Rule Five Who Is John Galt Friday

This is now a few weeks old, but I just stumbled over it and found it interesting; it seems a lot of the folks who are leaving the workplace are the ones who actually make things work.  And the message, although not stated in this article?  “This is John Galt Speaking.”  Excerpt:

The Great Resignation is not just a story of economic policy incentives or Marxist analysis, or even exasperation with rude and difficult customers. It’s not a matter of attitude adjustment, as if Americans were adopting the Chinese practice of tang ping—”lying down,” the new trend of young people giving up trying to achieve or accomplish anything. Quietist philosophy—at least when it comes to professional occupation—is foreign to the American culture of liberty and self-determination.

Solving the mystery of the Great Resignation phenomenon is not difficult. We must pay attention to who is resigning—what kind of workers—and put ourselves in their shoes.

The “laptop class,” John Tierney’s term for college-educated workers whose workday is largely computerized, is not resigning. Graphic designers, software developers, and the assorted cohort of spreadsheet surfers and keyboard warriors have not been the primary driver of unemployment during or after the pandemic. Most companies and employees adapted to remote work, a development that was long overdue given the technology available. Now, the only office employers struggling to fill cubicles are those who still think cubicles are the future.

The workers resigning are those most brutally impacted by policy over the last year and a half. They wear uniforms, or at least boots, and most of their customers are strangers: police officers, airline pilots, healthcare workers, builders, repairmen. We used to call them “frontline heroes” and “essential employees”—now we oppress them with litanies of COVID mandates in their workplace. And don’t forget about the workers in retail and restaurants who have always lived just above the poverty line. At a time of unprecedented economic instability, they don’t see much difference between their paltry wage and welfare, with poverty even being preferable to an exploitative or abusive workplace.

Here’s a primary cause, if not the root cause:

We’ve all walked into a restaurant or grocery store where masks are not required for customers, but “corporate office” wants all employees to wear them. We’ve all had a friend or relative whose job has been threatened by public or private-sector vaccine mandates. We’ve watched the disunity over COVID restrictions split churches and tear school districts apart—so why should we be surprised it demotivates workers? Working in these conditions comes at a price—and for blue-collar jobs especially, that price is not justified by the salary. Workers in these jobs value job security, schedule regularity, and constancy of tasks—a job to be proud of, but not to prioritize over values, free time, or personal dignity.

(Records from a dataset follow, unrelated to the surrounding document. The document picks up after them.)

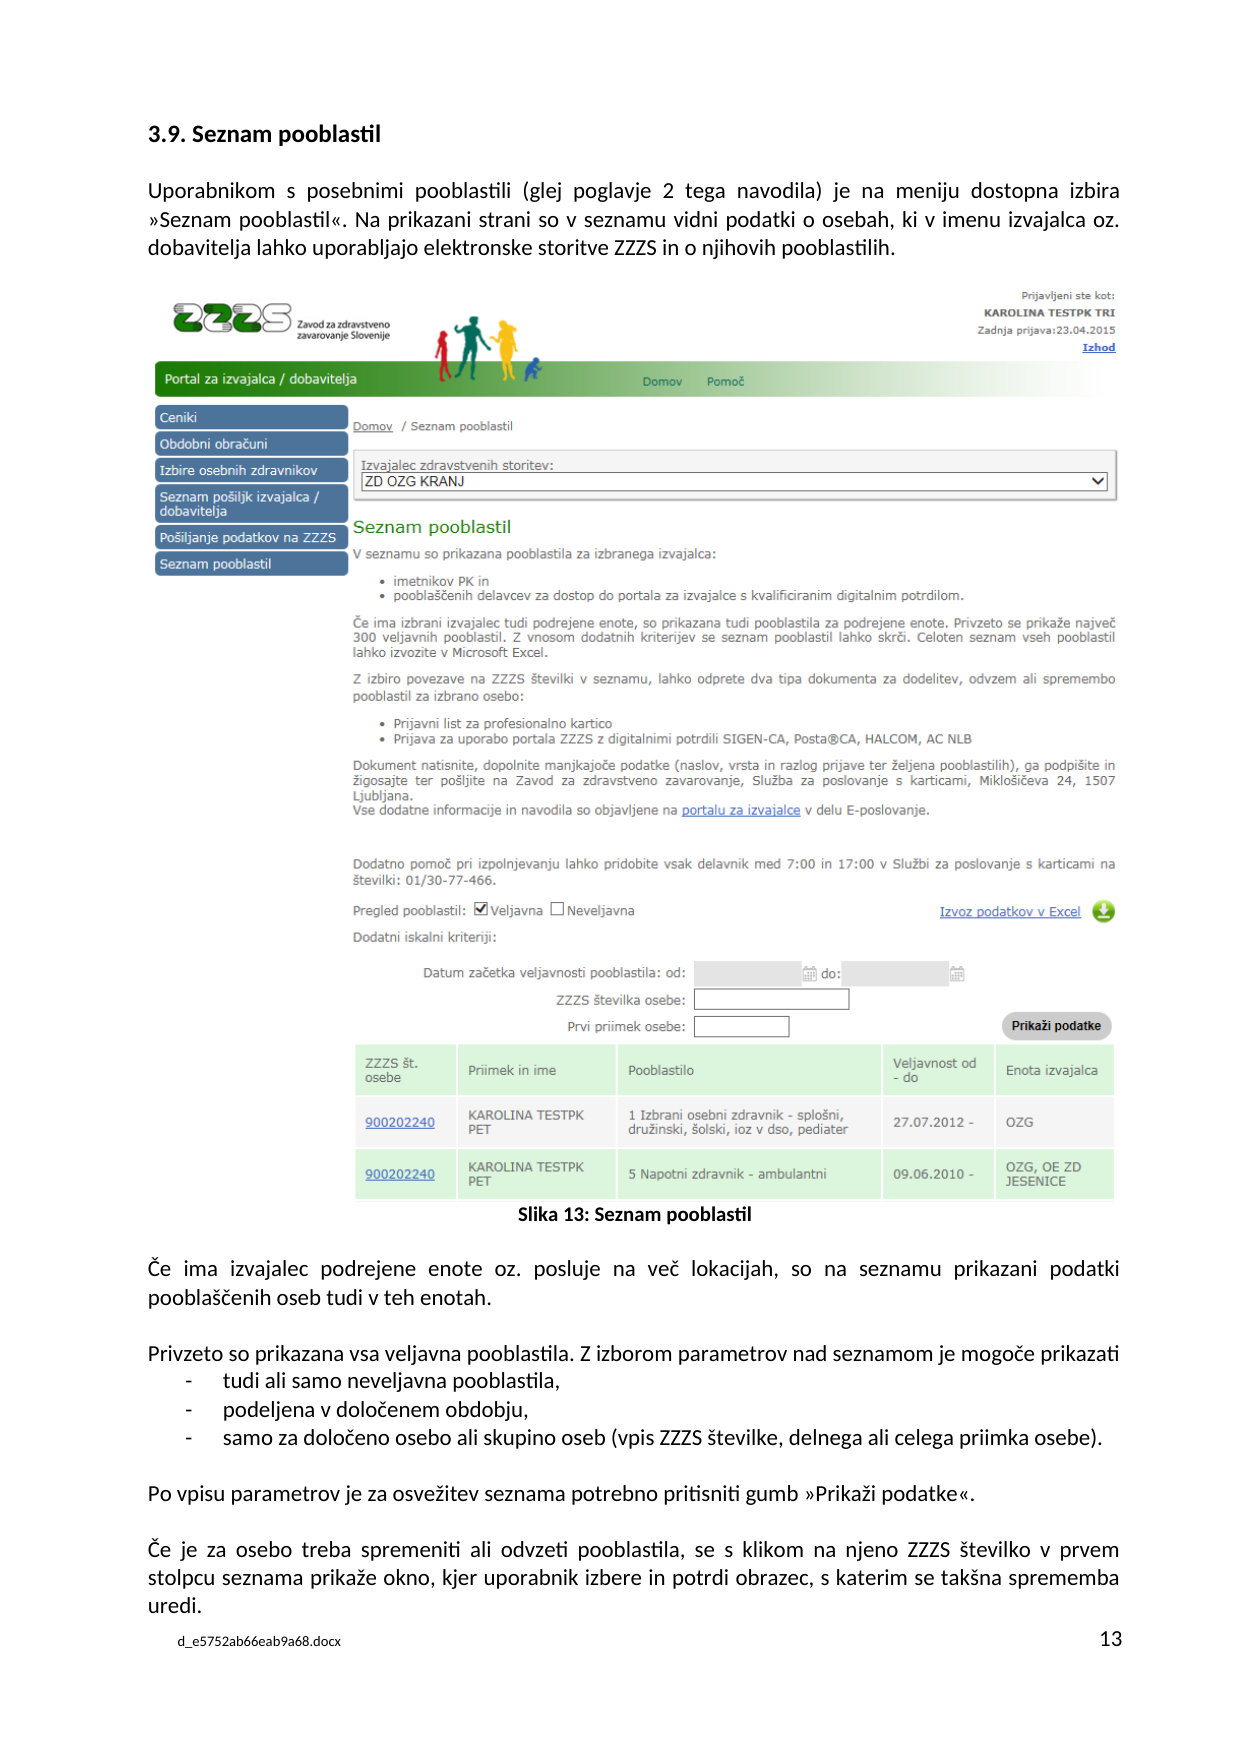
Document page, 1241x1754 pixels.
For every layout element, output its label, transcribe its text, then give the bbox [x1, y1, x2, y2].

text Privzeto so prikazana vsa veljavna pooblastila. Z izborom parametrov nad seznamom je mogoče prikazati [148, 1339, 1122, 1367]
text Če ima izvajalec podrejene enote oz. posluje na več lokacijah, so na seznamu prikazani podatki pooblaščenih oseb tudi v teh enotah. [148, 1254, 1122, 1311]
picture [147, 288, 1123, 1202]
list podeljena v določenem obdobju, [185, 1395, 1122, 1423]
text Uporabnikom s posebnimi pooblastili (glej poglavje 2 tega navodila) je na meniju dostopna izbira »Seznam pooblastil«. Na prikazani strani so v seznamu vidni podatki o osebah, ki v imenu izvajalca oz. dobavitelja lahko uporabljajo elektronske storitve ZZZS in o njihovih pooblastilih. [148, 177, 1122, 261]
text Slika 13: Seznam pooblastil [148, 1202, 1122, 1227]
text Po vpisu parametrov je za osvežitev seznama potrebno pritisniti gumb »Prikaži podatke«. [148, 1479, 1122, 1507]
text Če je za osebo treba spremeniti ali odvzeti pooblastila, se s klikom na njeno ZZZS številko v prvem stolpcu seznama prikaže okno, kjer uporabnik izbere in potrdi obrazec, s katerim se takšna sprememba uredi. [148, 1535, 1122, 1619]
text 3.9. Seznam pooblastil [148, 118, 1122, 149]
list samo za določeno osebo ali skupino oseb (vpis ZZZS številke, delnega ali celega priimka osebe). [185, 1423, 1122, 1451]
list tudi ali samo neveljavna pooblastila, [185, 1367, 1122, 1395]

Or, in the words of John Galt:

I am speaking to those who desire to live and to recapture the honor of their soul. Now that you know the truth about your world stop supporting your own destroyers. The evil of the world is made possible by nothing but the sanction to give it. Withdraw your sanction. Withdraw your support.

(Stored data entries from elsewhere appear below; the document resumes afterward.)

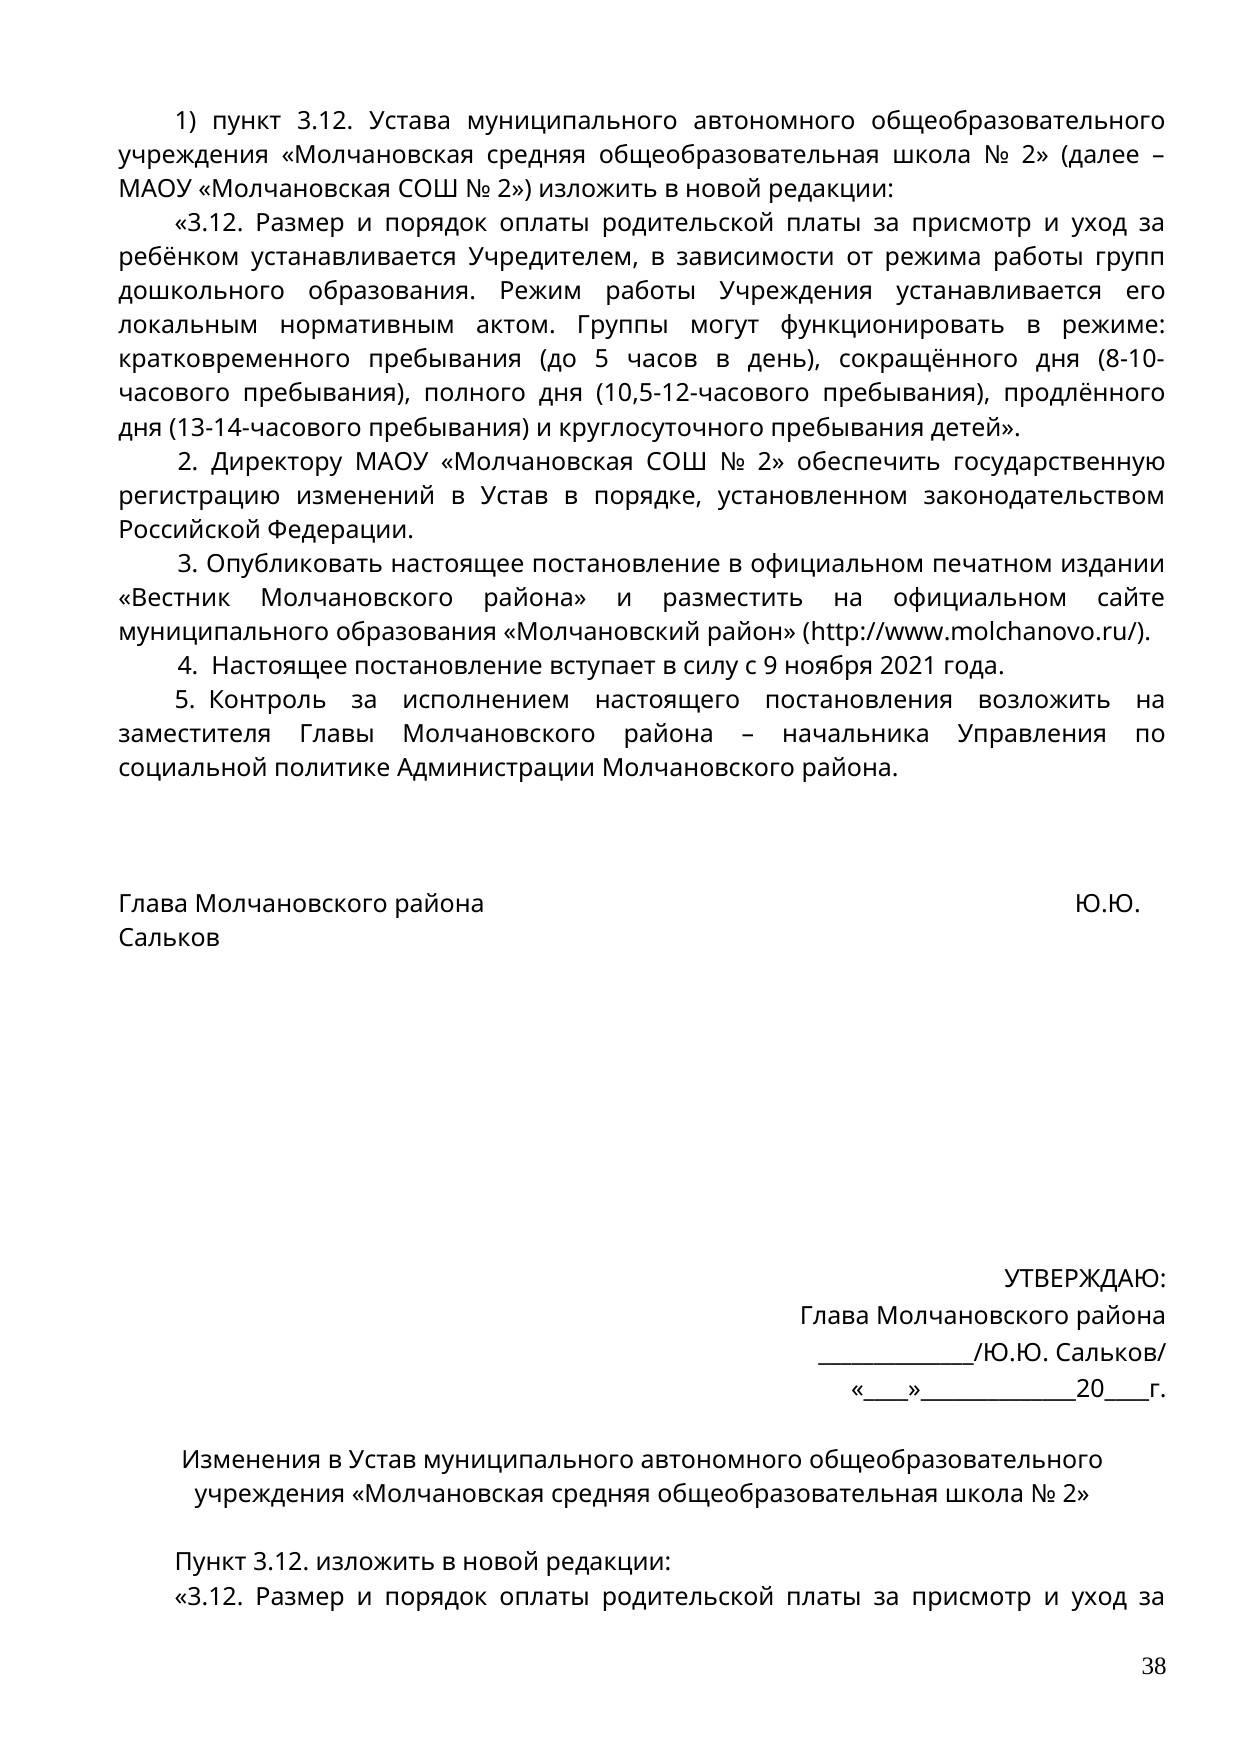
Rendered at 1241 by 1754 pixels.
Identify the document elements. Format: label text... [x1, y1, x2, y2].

text Изменения в Устав муниципального автономного общеобразовательного учреждения «Молчановская средняя общеобразовательная школа № 2» [118, 1442, 1166, 1510]
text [118, 1578, 1166, 1612]
text 4. Настоящее постановление вступает в силу с 9 ноября 2021 года. [118, 648, 1166, 682]
text «3.12. Размер и порядок оплаты родительской платы за присмотр и уход за ребёнком устанавливается Учредителем, в зависимости от режима работы групп дошкольного образования. Режим работы Учреждения устанавливается его локальным нормативным актом. Группы могут функционировать в режиме: кратковременного пребывания (до 5 часов в день), сокращённого дня (8-10-часового пребывания), полного дня (10,5-12-часового пребывания), продлённого дня (13-14-часового пребывания) и круглосуточного пребывания детей». [118, 205, 1166, 443]
text ______________/Ю.Ю. Сальков/ [118, 1334, 1166, 1368]
text УТВЕРЖДАЮ: [118, 1261, 1166, 1295]
text «____»______________20____г. [118, 1371, 1166, 1405]
text Глава Молчановского района [118, 1297, 1166, 1332]
text Глава Молчановского района Ю.Ю. Сальков [118, 886, 1166, 954]
text 2. Директору МАОУ «Молчановская СОШ № 2» обеспечить государственную регистрацию изменений в Устав в порядке, установленном законодательством Российской Федерации. [118, 443, 1166, 545]
text 5. Контроль за исполнением настоящего постановления возложить на заместителя Главы Молчановского района – начальника Управления по социальной политике Администрации Молчановского района. [118, 682, 1166, 784]
text Пункт 3.12. изложить в новой редакции: [118, 1544, 1166, 1578]
text 3. Опубликовать настоящее постановление в официальном печатном издании «Вестник Молчановского района» и разместить на официальном сайте муниципального образования «Молчановский район» (http://www.molchanovo.ru/). [118, 545, 1166, 648]
text 1) пункт 3.12. Устава муниципального автономного общеобразовательного учреждения «Молчановская средняя общеобразовательная школа № 2» (далее – МАОУ «Молчановская СОШ № 2») изложить в новой редакции: [118, 103, 1166, 205]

That seems to be what lots of blue-collar (and some white-collar) folks are doing.  Lots of emergency responders, too. And, honestly, why not?  In an environment where we are demonized for being successful, for working hard and taking pride in our work, for not giving in to hypocritical mandates by virtue-signalling bosses?

The linked article concludes:

The American entrepreneur of the future must rally the workers being squeezed by these coercive policies. Their productivity and ingenuity—currently subdued by short-sighted agendas—may be America’s greatest untapped resource.

In other words, let the looter’s state collapse, and build something new, something productive, in the wreckage.  Ayn Rand, while far from the best fiction writer in history, may yet prove to be one of the most prescient.